Les défenseurs des droits des personnes handicapées ne comprennent pas pourquoi le gouvernement fédéral utilise la plus restrictive de ses deux définitions juridiques pour déterminer qui a droit aux prestations.
Le programme de la Prestation canadienne pour personnes handicapées repose sur une définition qui inclut explicitement les handicaps épisodiques.
Il verse jusqu’à 2400 $ par an aux personnes admissibles afin de les aider à sortir de la pauvreté.
Dans la loi instituant ce programme, le gouvernement a repris la définition du terme «handicap» tirée de la Loi canadienne sur l’accessibilité, dont l’objectif est de créer un Canada sans obstacle pour les personnes handicapées d’ici 2040.
Selon la Loi canadienne sur l’accessibilité, un handicap est une «déficience, notamment physique, intellectuelle, cognitive, mentale ou sensorielle, un trouble d’apprentissage ou de la communication, ou une limitation fonctionnelle, de nature permanente, temporaire ou épisodique, manifeste ou non, et dont l’interaction avec un obstacle nuit à la participation pleine et égale d’une personne à la société».
Mais pour bénéficier de cette prestation, une personne doit également être admissible au crédit d’impôt pour personnes handicapées, qui exige que la limitation fonctionnelle de la personne soit présente 90 % du temps.
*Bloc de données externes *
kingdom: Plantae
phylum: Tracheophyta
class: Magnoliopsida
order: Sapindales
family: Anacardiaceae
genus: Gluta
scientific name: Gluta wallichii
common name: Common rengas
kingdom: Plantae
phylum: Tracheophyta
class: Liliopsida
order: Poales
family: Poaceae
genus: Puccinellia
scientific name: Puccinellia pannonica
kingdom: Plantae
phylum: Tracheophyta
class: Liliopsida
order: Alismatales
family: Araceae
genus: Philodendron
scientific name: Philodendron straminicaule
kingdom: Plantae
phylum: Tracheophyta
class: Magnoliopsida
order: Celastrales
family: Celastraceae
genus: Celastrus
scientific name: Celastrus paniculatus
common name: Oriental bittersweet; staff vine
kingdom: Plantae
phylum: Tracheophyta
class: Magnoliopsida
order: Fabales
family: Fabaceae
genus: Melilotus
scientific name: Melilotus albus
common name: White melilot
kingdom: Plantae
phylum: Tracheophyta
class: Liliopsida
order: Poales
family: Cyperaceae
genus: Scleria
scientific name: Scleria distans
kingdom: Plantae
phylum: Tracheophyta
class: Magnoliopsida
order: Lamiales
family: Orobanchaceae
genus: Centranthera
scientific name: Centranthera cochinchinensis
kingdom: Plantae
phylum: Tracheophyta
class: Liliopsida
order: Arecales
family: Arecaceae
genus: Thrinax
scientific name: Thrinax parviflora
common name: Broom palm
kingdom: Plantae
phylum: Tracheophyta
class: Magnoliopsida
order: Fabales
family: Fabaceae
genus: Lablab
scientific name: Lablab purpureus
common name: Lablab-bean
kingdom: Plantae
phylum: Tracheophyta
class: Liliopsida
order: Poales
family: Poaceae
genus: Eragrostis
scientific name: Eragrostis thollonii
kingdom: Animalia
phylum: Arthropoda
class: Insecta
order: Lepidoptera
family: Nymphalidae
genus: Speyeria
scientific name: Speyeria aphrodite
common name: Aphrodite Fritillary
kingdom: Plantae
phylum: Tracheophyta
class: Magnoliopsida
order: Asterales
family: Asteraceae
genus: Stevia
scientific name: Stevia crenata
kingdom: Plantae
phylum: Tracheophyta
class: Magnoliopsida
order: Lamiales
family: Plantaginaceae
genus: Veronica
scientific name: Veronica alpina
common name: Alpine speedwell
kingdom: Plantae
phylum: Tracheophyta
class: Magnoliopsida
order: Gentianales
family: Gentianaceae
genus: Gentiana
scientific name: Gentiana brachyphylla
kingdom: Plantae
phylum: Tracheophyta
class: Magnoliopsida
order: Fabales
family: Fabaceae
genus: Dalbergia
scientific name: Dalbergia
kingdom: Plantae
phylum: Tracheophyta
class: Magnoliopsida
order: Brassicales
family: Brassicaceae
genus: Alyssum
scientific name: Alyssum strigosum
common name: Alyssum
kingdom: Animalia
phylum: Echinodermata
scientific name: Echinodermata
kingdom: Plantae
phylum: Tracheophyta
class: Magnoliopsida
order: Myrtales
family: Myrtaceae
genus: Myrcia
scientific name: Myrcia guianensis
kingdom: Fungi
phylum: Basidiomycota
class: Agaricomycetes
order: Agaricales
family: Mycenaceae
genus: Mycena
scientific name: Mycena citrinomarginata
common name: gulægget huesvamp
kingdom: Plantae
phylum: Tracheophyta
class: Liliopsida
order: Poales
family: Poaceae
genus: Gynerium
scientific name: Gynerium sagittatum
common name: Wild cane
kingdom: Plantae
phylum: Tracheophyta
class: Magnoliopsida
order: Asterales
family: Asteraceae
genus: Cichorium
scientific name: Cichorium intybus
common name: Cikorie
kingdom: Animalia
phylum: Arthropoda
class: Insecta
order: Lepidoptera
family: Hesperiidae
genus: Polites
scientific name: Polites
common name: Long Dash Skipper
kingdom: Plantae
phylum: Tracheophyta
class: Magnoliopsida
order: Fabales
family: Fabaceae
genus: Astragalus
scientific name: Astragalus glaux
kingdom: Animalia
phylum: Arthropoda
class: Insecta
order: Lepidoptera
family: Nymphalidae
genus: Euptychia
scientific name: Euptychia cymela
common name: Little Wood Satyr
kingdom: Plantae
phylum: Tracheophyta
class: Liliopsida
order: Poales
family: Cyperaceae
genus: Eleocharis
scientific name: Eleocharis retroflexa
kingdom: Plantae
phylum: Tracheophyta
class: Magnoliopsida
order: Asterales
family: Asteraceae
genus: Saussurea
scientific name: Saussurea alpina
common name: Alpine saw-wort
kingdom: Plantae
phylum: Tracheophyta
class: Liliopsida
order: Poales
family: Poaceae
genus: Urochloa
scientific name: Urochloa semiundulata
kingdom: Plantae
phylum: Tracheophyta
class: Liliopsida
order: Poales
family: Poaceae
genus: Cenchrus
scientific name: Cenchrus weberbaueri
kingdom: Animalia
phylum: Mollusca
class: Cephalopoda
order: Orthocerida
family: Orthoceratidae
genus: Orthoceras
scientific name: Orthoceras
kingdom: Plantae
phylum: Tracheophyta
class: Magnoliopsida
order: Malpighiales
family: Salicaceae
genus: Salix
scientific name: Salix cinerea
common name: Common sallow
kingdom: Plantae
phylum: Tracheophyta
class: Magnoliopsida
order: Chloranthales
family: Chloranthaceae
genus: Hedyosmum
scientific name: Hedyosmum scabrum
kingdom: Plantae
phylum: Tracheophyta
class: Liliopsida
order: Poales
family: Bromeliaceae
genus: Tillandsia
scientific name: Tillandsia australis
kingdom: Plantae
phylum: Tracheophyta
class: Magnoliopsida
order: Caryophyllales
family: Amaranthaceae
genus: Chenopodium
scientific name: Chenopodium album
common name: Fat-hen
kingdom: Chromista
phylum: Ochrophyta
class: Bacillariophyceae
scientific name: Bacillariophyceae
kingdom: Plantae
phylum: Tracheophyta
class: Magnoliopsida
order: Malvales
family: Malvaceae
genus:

Cela exclut des personnes comme Amanda Fraser, âgée de 38 ans, qui souffre de sclérose en plaques.
Le problème est que Mme Fraser, à l’instar de la plupart des personnes atteintes de sclérose en plaques, souffre d’un handicap considéré comme épisodique, ce qui signifie que ses symptômes varient d’un jour à l’autre et d’une semaine à l’autre.
«La semaine dernière, oui, j’ai utilisé un fauteuil roulant électrique 90% du temps pour me déplacer chez moi. J’ai eu besoin que mon mari prépare nos repas et fasse la vaisselle, et j’ai demandé à ma belle-mère de venir m’aider, raconte-t-elle. Mais il y a deux semaines, je faisais tout cela toute seule.»
Le groupe Sclérose en plaques Canada milite depuis des années pour que le gouvernement fédéral reconnaisse les handicaps épisodiques dans ses programmes de prestations. Mme Fraser, qui est bénévole au sein de l’association, s’est rendue à Ottawa pour rencontrer des députés.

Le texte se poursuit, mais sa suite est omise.